__WHAT NEEDS TO BE DONE__:
Extract the lines from the records that begin at the line containing "Is there a majority slice in this chart?" and run to the end of the records, and repeat them without any change. Leave the pictures out of your answer.
+++ DATASET ENTRIES +++
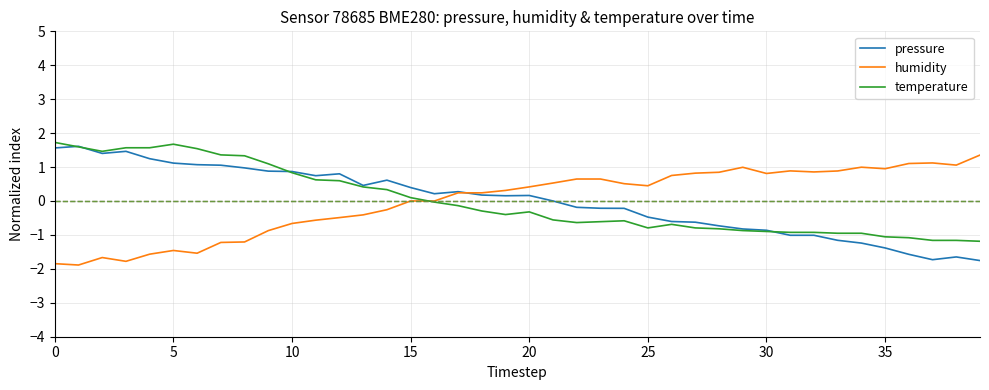

What is the highest value of the humidity series?

1.4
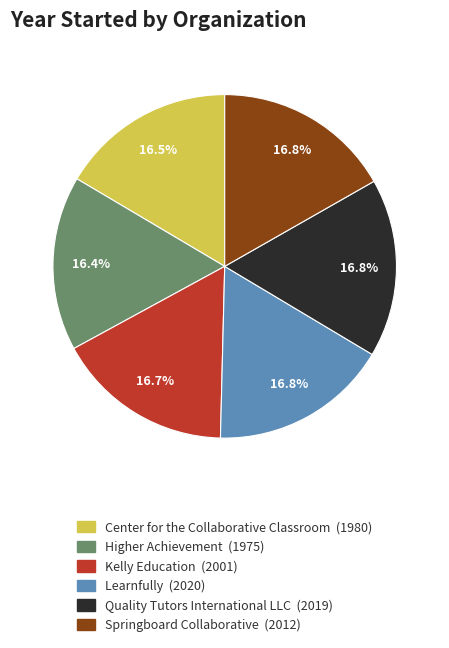

Count the number of slices in the pie.

6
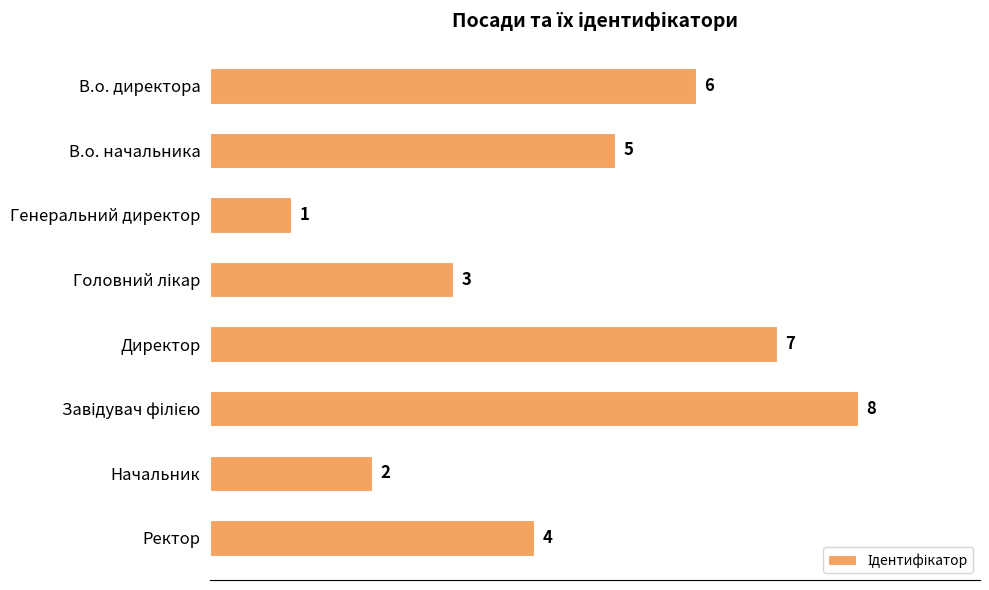

What is the smallest value displayed?

1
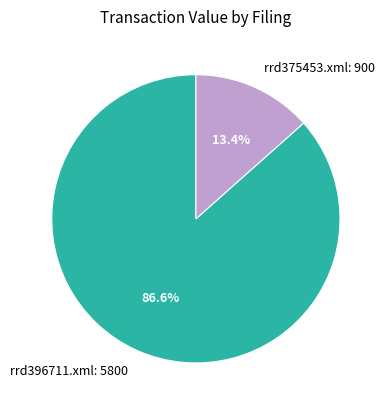

To the nearest percent, what is the difference between the rrd375453.xml and rrd396711.xml slice percentages?

73%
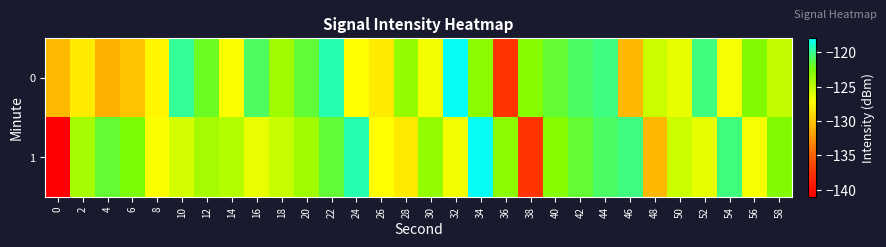

What is the smallest value displayed?

-141.0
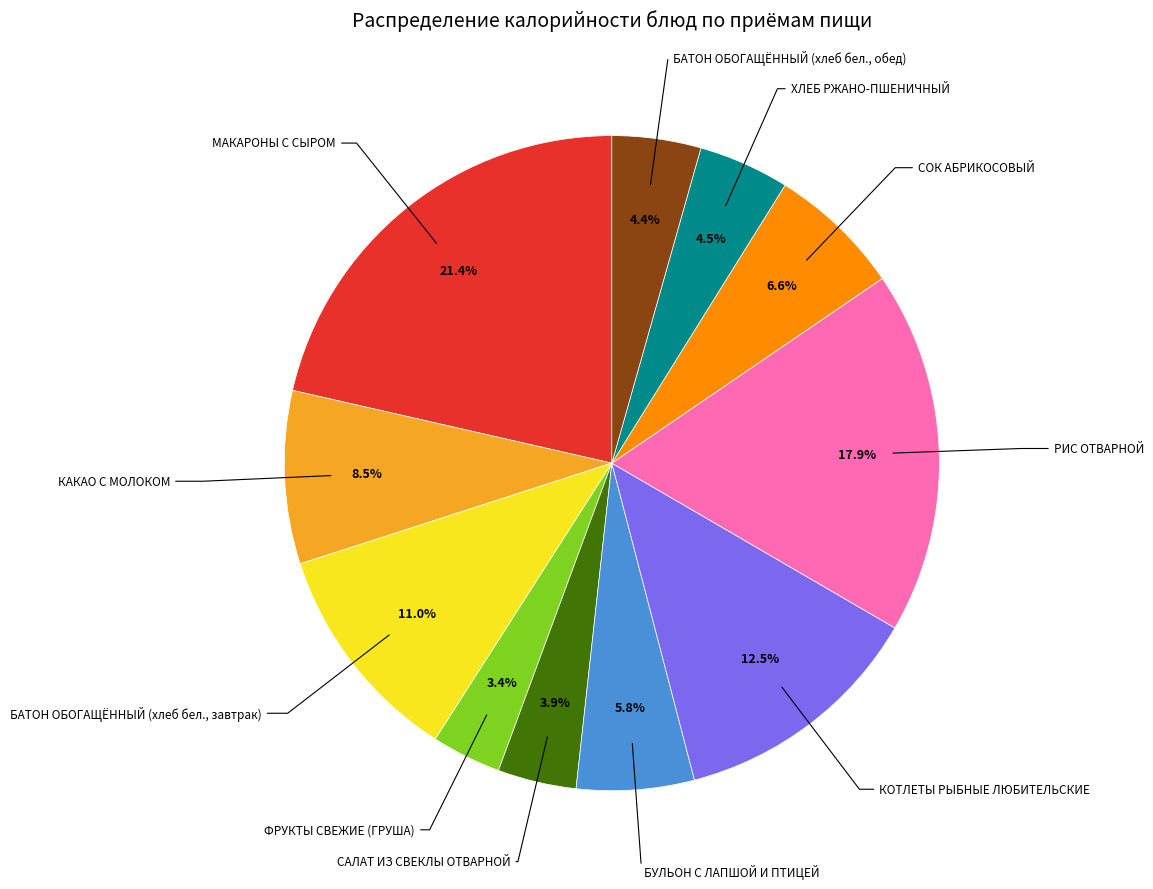

Is there a majority slice in this chart?

No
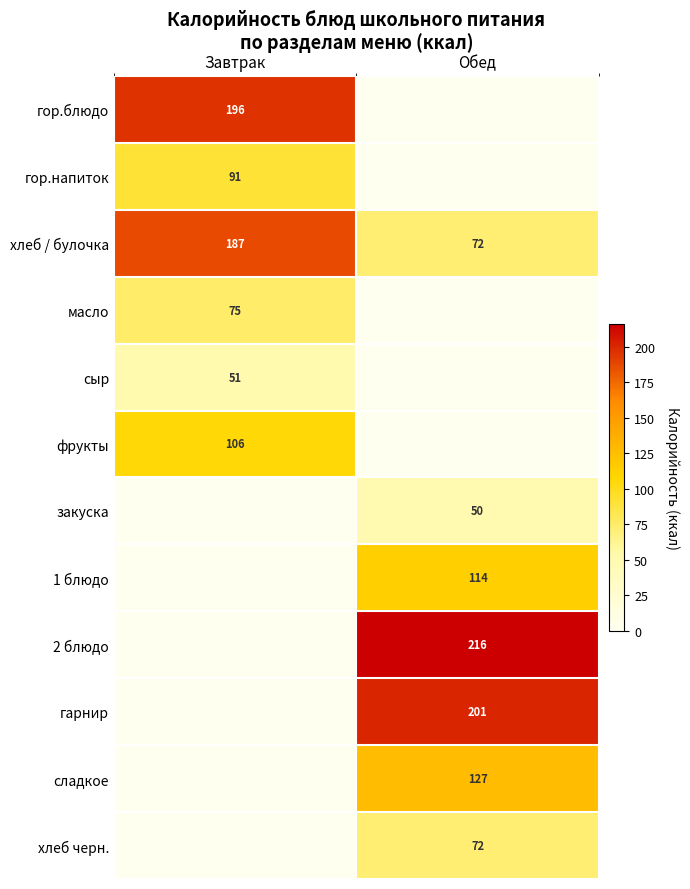

True or false: хлеб / булочка has a value of 72 at Обед.

True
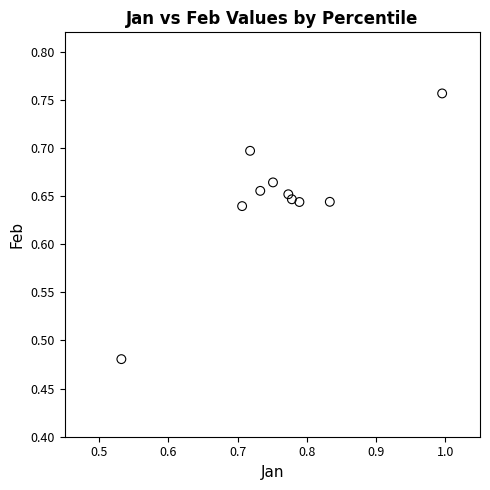

What is the range of Y values (max minus min)?

0.3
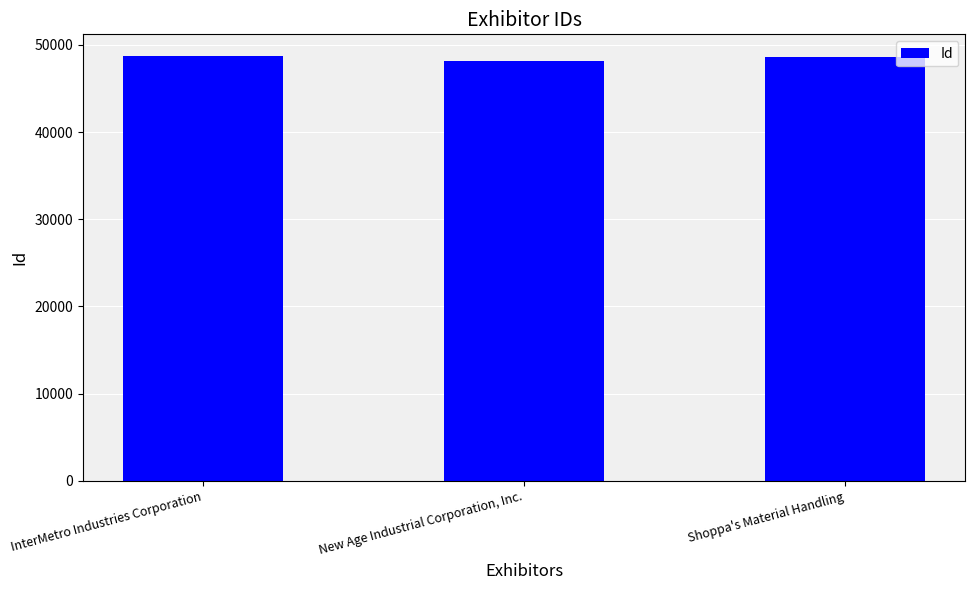

The value at Shoppa's Material Handling is 66180. True or false?

False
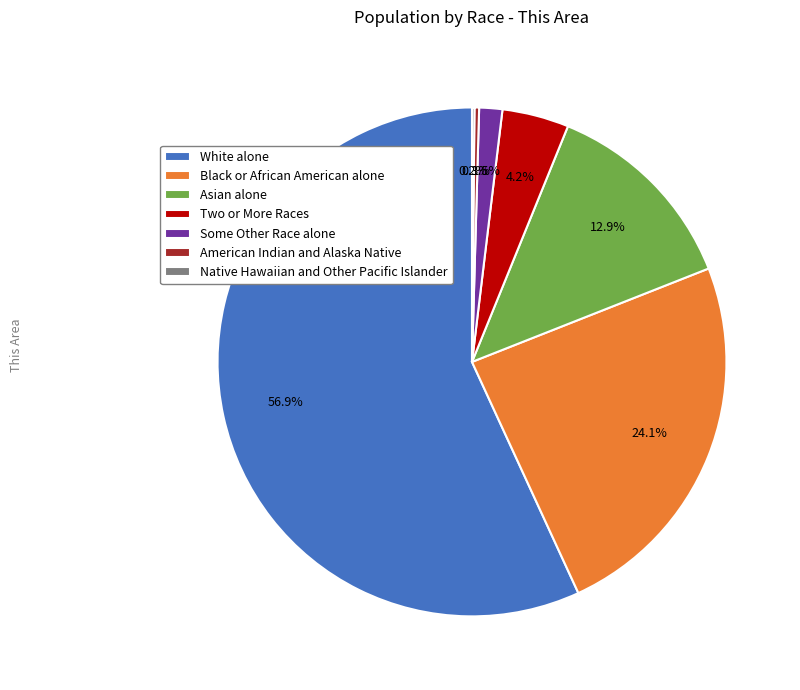

Is there any slice that represents more than half of the pie?

Yes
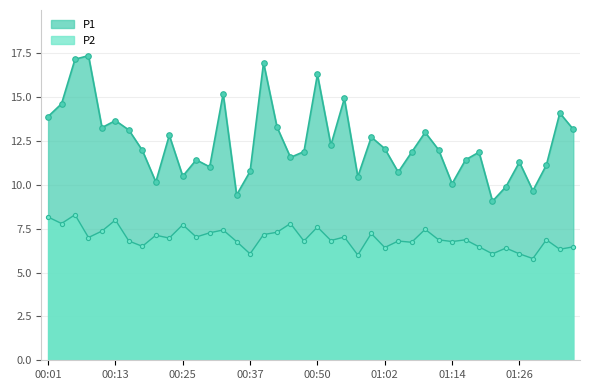

How many distinct data groups are displayed?

2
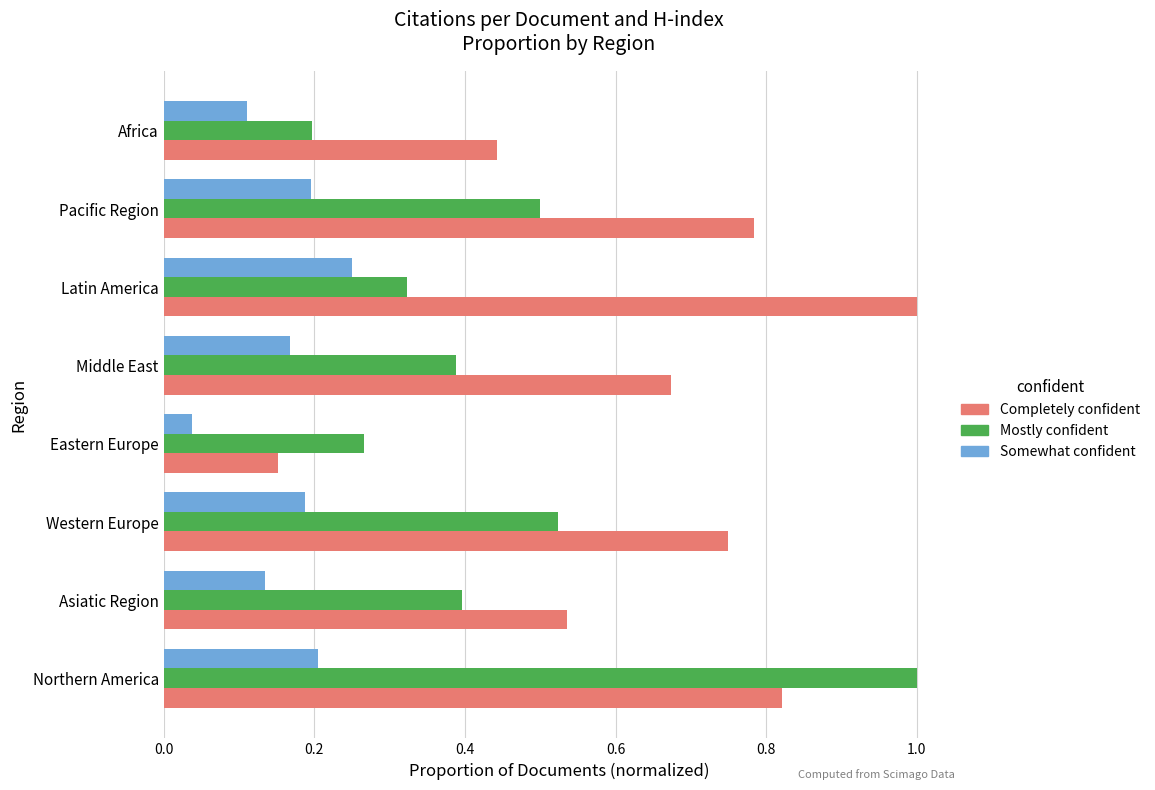

The Somewhat confident series shows 0.2 at Pacific Region. True or false?

True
+++
__SOLUTION TO THIS EXERCISE__:
Is there a majority slice in this chart?

No

True or false: хлеб / булочка has a value of 72 at Обед.

True

What is the range of Y values (max minus min)?

0.3

The value at Shoppa's Material Handling is 66180. True or false?

False

Is there any slice that represents more than half of the pie?

Yes

How many distinct data groups are displayed?

2

The Somewhat confident series shows 0.2 at Pacific Region. True or false?

True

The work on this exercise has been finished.